TASK DESCRIPTION: Your response should be an exact transcription of the data, images excluded.

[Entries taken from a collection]
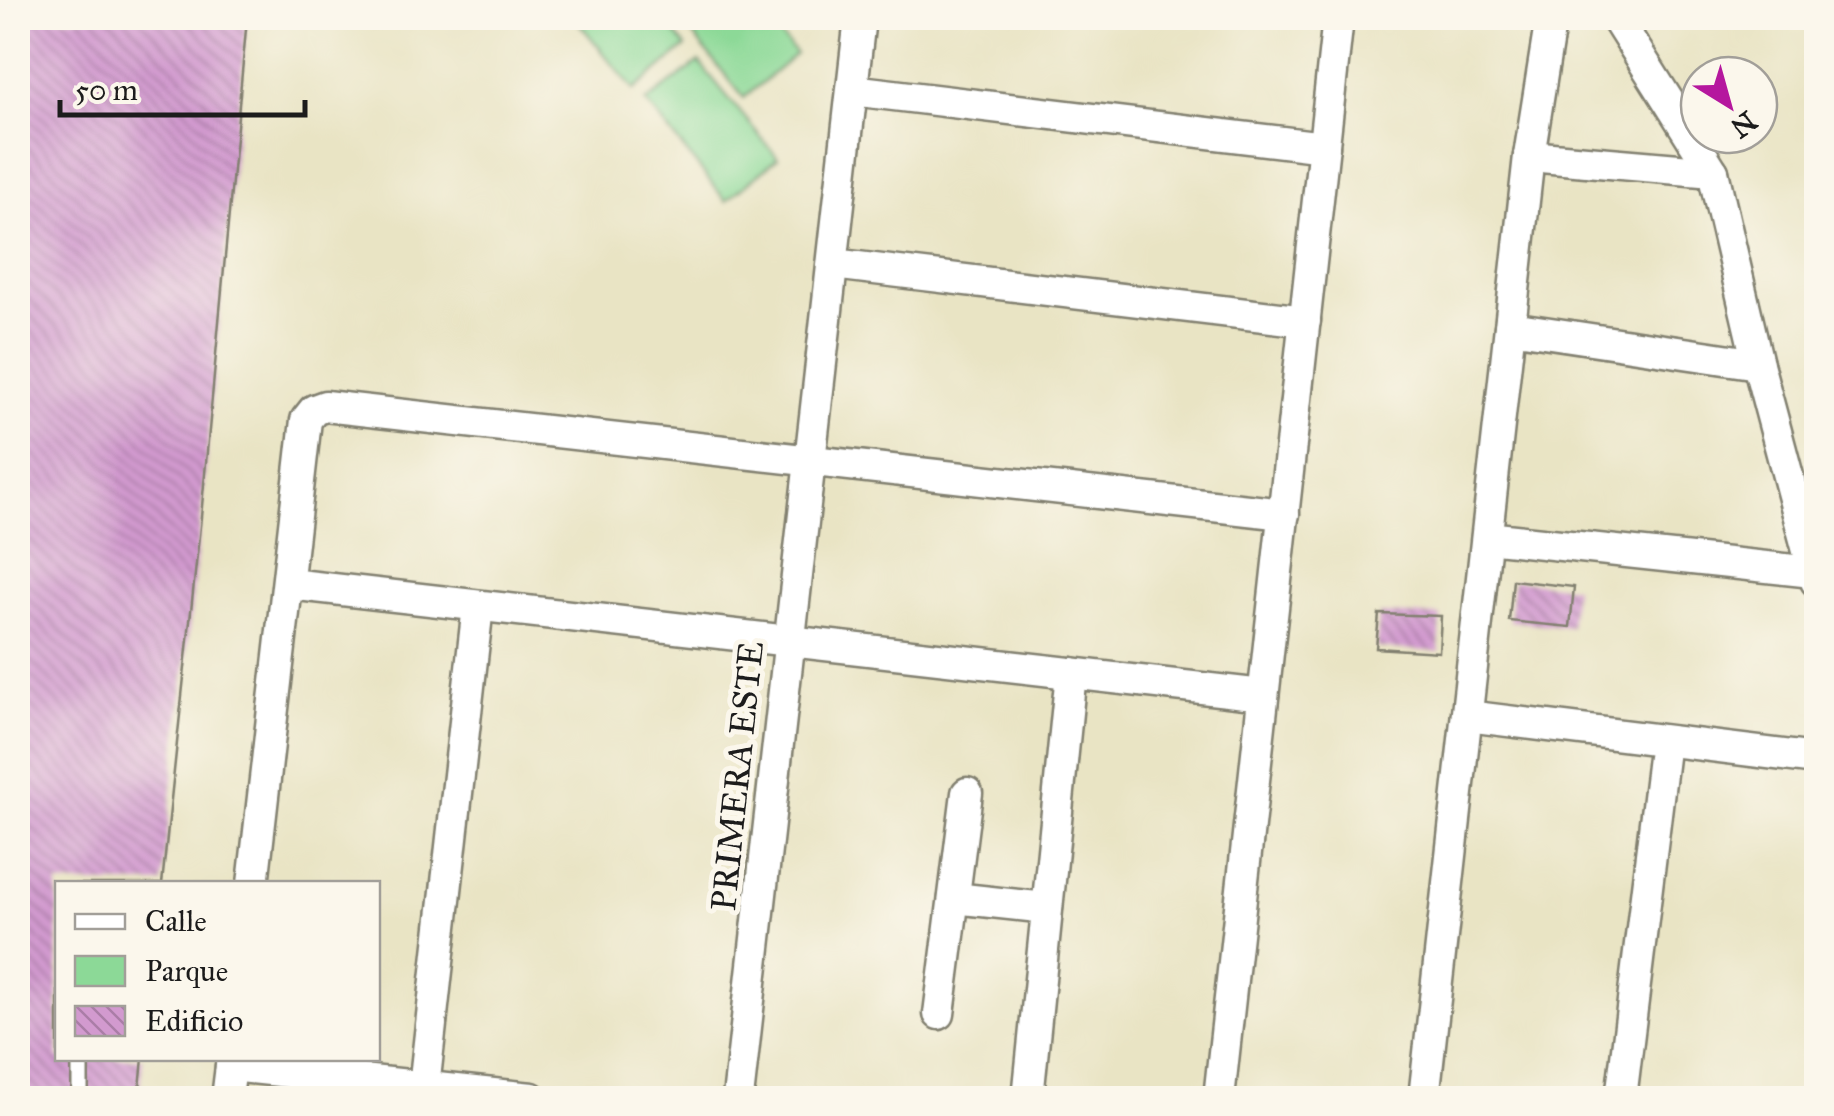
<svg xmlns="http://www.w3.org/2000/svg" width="1834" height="1116" font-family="'IM FELL Great Primer',serif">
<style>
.green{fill:#8cd997;stroke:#547a5a;stroke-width:2.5}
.building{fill:url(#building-back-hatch)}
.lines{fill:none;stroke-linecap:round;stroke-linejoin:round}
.service-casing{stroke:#828070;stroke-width:20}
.minor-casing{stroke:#828070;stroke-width:35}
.service{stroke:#fff;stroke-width:15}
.minor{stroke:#fff;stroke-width:30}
.labels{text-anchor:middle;stroke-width:10;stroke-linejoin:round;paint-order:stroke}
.street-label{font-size:35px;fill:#1c1c1c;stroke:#fbf7ec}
</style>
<defs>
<pattern id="building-back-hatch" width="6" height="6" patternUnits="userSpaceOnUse" patternTransform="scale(2.5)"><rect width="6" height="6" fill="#d29acf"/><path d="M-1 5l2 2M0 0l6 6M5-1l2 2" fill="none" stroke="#aa7da7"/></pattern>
</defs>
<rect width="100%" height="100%" fill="#fbf7ec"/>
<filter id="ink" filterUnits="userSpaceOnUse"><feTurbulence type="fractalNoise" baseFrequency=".01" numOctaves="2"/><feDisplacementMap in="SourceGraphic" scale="20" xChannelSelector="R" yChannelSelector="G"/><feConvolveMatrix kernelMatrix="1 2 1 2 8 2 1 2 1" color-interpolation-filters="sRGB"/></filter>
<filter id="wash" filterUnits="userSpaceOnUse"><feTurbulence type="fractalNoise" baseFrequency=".0048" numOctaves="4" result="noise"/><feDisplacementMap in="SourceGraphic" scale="40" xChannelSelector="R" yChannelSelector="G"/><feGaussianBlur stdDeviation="2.25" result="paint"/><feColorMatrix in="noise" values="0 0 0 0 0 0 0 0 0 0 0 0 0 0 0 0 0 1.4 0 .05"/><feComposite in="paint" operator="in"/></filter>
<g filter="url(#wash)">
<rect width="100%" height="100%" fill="#e9e4c4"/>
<g class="green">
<polygon points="575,18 662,18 686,47 634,90"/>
<polygon points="679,18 766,18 796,54 744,98"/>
<polygon points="699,62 778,158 726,201 646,102"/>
</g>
<g id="blocks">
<g class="building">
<polygon points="18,18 247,18 201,517 162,884 58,884 58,1058 143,1058 139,1098 18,1098"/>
<polygon points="1513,580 1574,587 1570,627 1509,621"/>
<polygon points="1379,614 1441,616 1439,652 1376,648"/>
</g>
</g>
</g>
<g filter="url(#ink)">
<use href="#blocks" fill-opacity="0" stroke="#828070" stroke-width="2.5"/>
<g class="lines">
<defs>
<polyline id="service" points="80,1058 80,1098"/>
<g id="minor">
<polyline points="1616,18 1713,172 1758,364 1816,581"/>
<polyline points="852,90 1324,147"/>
<polyline points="1529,156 1713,172"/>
<polyline points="833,264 1305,321"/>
<polyline points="1510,327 1758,364"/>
<polyline points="1487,537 1813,572"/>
<polyline points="289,584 1263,695"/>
<polyline points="1467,716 1816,759"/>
<polyline points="253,884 306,420 314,410 325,406 1284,514"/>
<polyline points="954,898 1047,908"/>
<polyline points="939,1014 967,793"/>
<polyline points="231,1066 532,1098"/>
<polyline points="424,1087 478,606"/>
<polyline points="227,1098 232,1058"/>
<polyline points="738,1098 860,18"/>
<polyline points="1028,1098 1071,673"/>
<polyline points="1219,1098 1338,18"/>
<polyline points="1424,1098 1529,156 1551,18"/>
<polyline points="1621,1098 1665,741"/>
</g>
</defs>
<use href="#service" class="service-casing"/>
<use href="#minor" class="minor-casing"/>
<use href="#service" class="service"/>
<use href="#minor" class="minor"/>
</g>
</g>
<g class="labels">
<g class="street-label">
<text transform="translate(737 776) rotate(-84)" y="12">PRIMERA ESTE</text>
</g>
</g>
<rect width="1834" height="1116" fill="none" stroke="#fbf7ec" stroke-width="60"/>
<rect x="55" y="881" width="325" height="180" fill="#fbf7ec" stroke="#a29f99" stroke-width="2.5"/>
<rect x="75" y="914" width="50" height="15" fill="#ffffff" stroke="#a29f99" stroke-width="2.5"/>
<text x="145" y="931" font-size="30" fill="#1c1c1c">Calle</text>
<rect x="75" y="956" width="50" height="30" fill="#8cd997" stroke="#a29f99" stroke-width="2.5"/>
<text x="145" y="981" font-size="30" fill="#1c1c1c">Parque</text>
<rect x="75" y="1006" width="50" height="30" fill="url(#building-back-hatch)" stroke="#a29f99" stroke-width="2.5"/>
<text x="145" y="1031" font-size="30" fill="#1c1c1c">Edificio</text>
<g transform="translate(1729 105) rotate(143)"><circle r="48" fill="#fbf7ec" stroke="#a29f99" stroke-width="2.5"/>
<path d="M0-8L18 38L0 25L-18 38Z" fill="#b5179e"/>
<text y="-15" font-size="28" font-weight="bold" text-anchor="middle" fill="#1c1c1c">N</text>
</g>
<path d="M60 100v15h245v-15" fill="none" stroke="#1c1c1c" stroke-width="5"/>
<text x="75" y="100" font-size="30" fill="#1c1c1c" stroke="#fbf7ec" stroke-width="8" paint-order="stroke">50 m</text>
</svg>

SOLUTION FOR THIS TASK:
<svg xmlns="http://www.w3.org/2000/svg" width="1834" height="1116" font-family="'IM FELL Great Primer',serif">
<style>
.green{fill:#8cd997;stroke:#547a5a;stroke-width:2.5}
.building{fill:url(#building-back-hatch)}
.lines{fill:none;stroke-linecap:round;stroke-linejoin:round}
.service-casing{stroke:#828070;stroke-width:20}
.minor-casing{stroke:#828070;stroke-width:35}
.service{stroke:#fff;stroke-width:15}
.minor{stroke:#fff;stroke-width:30}
.labels{text-anchor:middle;stroke-width:10;stroke-linejoin:round;paint-order:stroke}
.street-label{font-size:35px;fill:#1c1c1c;stroke:#fbf7ec}
</style>
<defs>
<pattern id="building-back-hatch" width="6" height="6" patternUnits="userSpaceOnUse" patternTransform="scale(2.5)"><rect width="6" height="6" fill="#d29acf"/><path d="M-1 5l2 2M0 0l6 6M5-1l2 2" fill="none" stroke="#aa7da7"/></pattern>
</defs>
<rect width="100%" height="100%" fill="#fbf7ec"/>
<filter id="ink" filterUnits="userSpaceOnUse"><feTurbulence type="fractalNoise" baseFrequency=".01" numOctaves="2"/><feDisplacementMap in="SourceGraphic" scale="20" xChannelSelector="R" yChannelSelector="G"/><feConvolveMatrix kernelMatrix="1 2 1 2 8 2 1 2 1" color-interpolation-filters="sRGB"/></filter>
<filter id="wash" filterUnits="userSpaceOnUse"><feTurbulence type="fractalNoise" baseFrequency=".0048" numOctaves="4" result="noise"/><feDisplacementMap in="SourceGraphic" scale="40" xChannelSelector="R" yChannelSelector="G"/><feGaussianBlur stdDeviation="2.25" result="paint"/><feColorMatrix in="noise" values="0 0 0 0 0 0 0 0 0 0 0 0 0 0 0 0 0 1.4 0 .05"/><feComposite in="paint" operator="in"/></filter>
<g filter="url(#wash)">
<rect width="100%" height="100%" fill="#e9e4c4"/>
<g class="green">
<polygon points="575,18 662,18 686,47 634,90"/>
<polygon points="679,18 766,18 796,54 744,98"/>
<polygon points="699,62 778,158 726,201 646,102"/>
</g>
<g id="blocks">
<g class="building">
<polygon points="18,18 247,18 201,517 162,884 58,884 58,1058 143,1058 139,1098 18,1098"/>
<polygon points="1513,580 1574,587 1570,627 1509,621"/>
<polygon points="1379,614 1441,616 1439,652 1376,648"/>
</g>
</g>
</g>
<g filter="url(#ink)">
<use href="#blocks" fill-opacity="0" stroke="#828070" stroke-width="2.5"/>
<g class="lines">
<defs>
<polyline id="service" points="80,1058 80,1098"/>
<g id="minor">
<polyline points="1616,18 1713,172 1758,364 1816,581"/>
<polyline points="852,90 1324,147"/>
<polyline points="1529,156 1713,172"/>
<polyline points="833,264 1305,321"/>
<polyline points="1510,327 1758,364"/>
<polyline points="1487,537 1813,572"/>
<polyline points="289,584 1263,695"/>
<polyline points="1467,716 1816,759"/>
<polyline points="253,884 306,420 314,410 325,406 1284,514"/>
<polyline points="954,898 1047,908"/>
<polyline points="939,1014 967,793"/>
<polyline points="231,1066 532,1098"/>
<polyline points="424,1087 478,606"/>
<polyline points="227,1098 232,1058"/>
<polyline points="738,1098 860,18"/>
<polyline points="1028,1098 1071,673"/>
<polyline points="1219,1098 1338,18"/>
<polyline points="1424,1098 1529,156 1551,18"/>
<polyline points="1621,1098 1665,741"/>
</g>
</defs>
<use href="#service" class="service-casing"/>
<use href="#minor" class="minor-casing"/>
<use href="#service" class="service"/>
<use href="#minor" class="minor"/>
</g>
</g>
<g class="labels">
<g class="street-label">
<text transform="translate(737 776) rotate(-84)" y="12">PRIMERA ESTE</text>
</g>
</g>
<rect width="1834" height="1116" fill="none" stroke="#fbf7ec" stroke-width="60"/>
<rect x="55" y="881" width="325" height="180" fill="#fbf7ec" stroke="#a29f99" stroke-width="2.5"/>
<rect x="75" y="914" width="50" height="15" fill="#ffffff" stroke="#a29f99" stroke-width="2.5"/>
<text x="145" y="931" font-size="30" fill="#1c1c1c">Calle</text>
<rect x="75" y="956" width="50" height="30" fill="#8cd997" stroke="#a29f99" stroke-width="2.5"/>
<text x="145" y="981" font-size="30" fill="#1c1c1c">Parque</text>
<rect x="75" y="1006" width="50" height="30" fill="url(#building-back-hatch)" stroke="#a29f99" stroke-width="2.5"/>
<text x="145" y="1031" font-size="30" fill="#1c1c1c">Edificio</text>
<g transform="translate(1729 105) rotate(143)"><circle r="48" fill="#fbf7ec" stroke="#a29f99" stroke-width="2.5"/>
<path d="M0-8L18 38L0 25L-18 38Z" fill="#b5179e"/>
<text y="-15" font-size="28" font-weight="bold" text-anchor="middle" fill="#1c1c1c">N</text>
</g>
<path d="M60 100v15h245v-15" fill="none" stroke="#1c1c1c" stroke-width="5"/>
<text x="75" y="100" font-size="30" fill="#1c1c1c" stroke="#fbf7ec" stroke-width="8" paint-order="stroke">50 m</text>
</svg>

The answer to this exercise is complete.